Come nei gialli di serie B, in cui l’assassino ritorna ancora una volta sul luogo del delitto. Clinicamente dicesi “coazione a ripetere”.

Ossia il crimine politico ricorrente di mettere alla testa della propria coalizione un personaggio-civetta, scelto prevalentemente per ragioni di marketing (tipo aspetto, visibilità, telegenicità) ma anche (soprattutto?) per tacita sottomissione caratteriale alla guida effettiva dei manovratori nell’ombra.

Già fu così nelle elezioni politiche del 13 maggio 2001, quando i soloni dell’Ulivo contrapposero all’ormai arrembante Silvio Berlusconi un candidato scelto per i criteri estetici/caratteriali di cui sopra: Francesco Rutelli, detto “il piacione”, che finì stracciato dal piazzista di Arcore (copy Indro Montanelli) con ben quindici punti di distacco. E nonostante gli aiutini del governo uscente, presieduto dal presunto “dottor sottile” Giuliano Amato, che escogitò la bella trovata, poi rivelatasi una ciofeca, di varare la modifica del Titolo V della Costituzione (competenze dell’Ente Regione); per tagliare l’erba sotto i piedi ai leghisti alleati con Berlusca e attribuirsi la nomea, allora di moda, di “devoluzionisti” in versione soft. Una mossa avventata che si tradusse in autogol, regalandoci le future malefatte del personale politico regionale, che nelle nuove praterie di competenze e fondi si rivelò la componente più corrotta e corruttibile dell’intera corporazione del potere (vulgo Casta).

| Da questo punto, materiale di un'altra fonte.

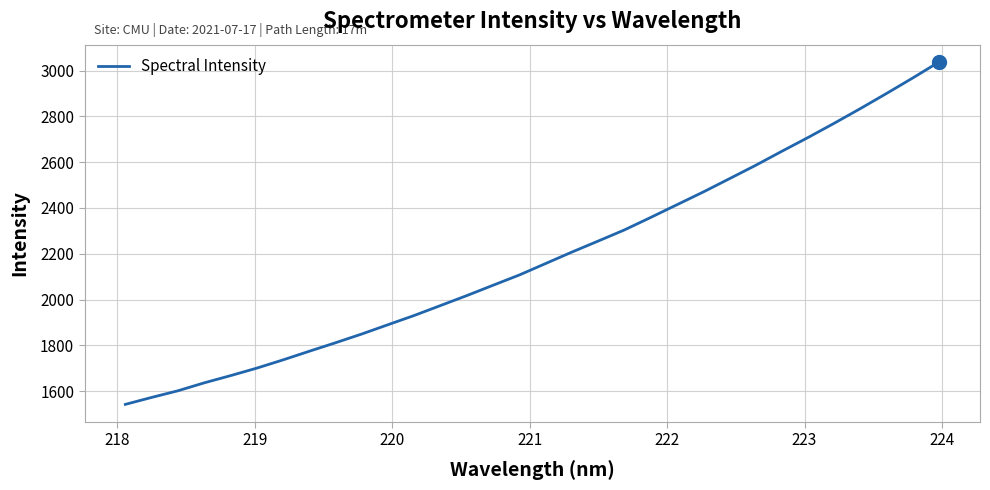

What is the smallest value displayed?

1542.1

Ora l’operazione-immagine viene ripetuta a sinistra con la proclamazione, senza votazione, di Pietro Grasso, presunto bomber nel rassemblement dei frammenti a sinistra del Pd (collocazione che non richiede troppo sforzo, stante l’ultima metamorfosi dell’antico PCI in senso renziano: il blairismo in ritardo di vent’anni).

Se tutto questo si riduce all’obiettivo di assicurare un seggio parlamentare a notabili & notabilini reduci da mille naufragi, si può presumere un esito in linea con le attese. Se invece – come si sgola a dire il duo Montanari-Falcone – l’aspirazione dovrebbe essere quella di costituire un soggetto in grado di intercettare i delusi della sinistra con una proposta convincente – beh – siamo lontani mille miglia da tale risultato.

Perché, con buona pace dei Montanari-Falcone e le loro fisime “rosso antico”, non meno dei carrieristi che sventolano la bandiera Grasso, il vero problema è che né qui né là esiste un minimo di base concettuale per connotare un soggetto di sinistra del Terzo Millennio. E non lo si capirà fin quando chi si appunta al bavero quella nobile tradizione non si renderà conto che la soluzione non è scimmiottare a destra i miti comunicativi della leadership come immagine. Neppure inseguire a sinistra parole d’ordine obsolete che marchino identità/appartenenza. Lo stesso problema incontrato dai simpatici vecchietti Sanders e Corbyn, preziosi nel liquidare i cascami del blairismo-clintonismo, ma con una cassetta delle proposte tragicamente novecentesca.

Andando giù piatto, in una società deindustrializzata, in cui le catene del valore sono intrecciate da finanza e logistica, proporre la nazionalizzazione di quel che resta delle attività produttive equivale alla pretesa di catturare una balena col retino da farfalle.

Semmai molto più fertile sarebbe recuperare spezzoni di analisi in corso, che vanno dall’utilizzo strategico dell’investimento di Stato per ricostruire capitale sociale e declinare politiche industriali nel mondo postindustriale, alla rivitalizzazione della democrazia come discorso pubblico partecipato a partire dalla dimensione civica. Il motivo per cui, nel declino del pensiero anglo-americano, guardo con interesse a elaborazioni in gestazione nel mondo iberico e latinoamericano. Il nuovo mondo del dopo globalizzazione finanziaria, che è giunto persino in Vaticano (sempre che non riescano a rifilargli un certo caffè all’arsenico…).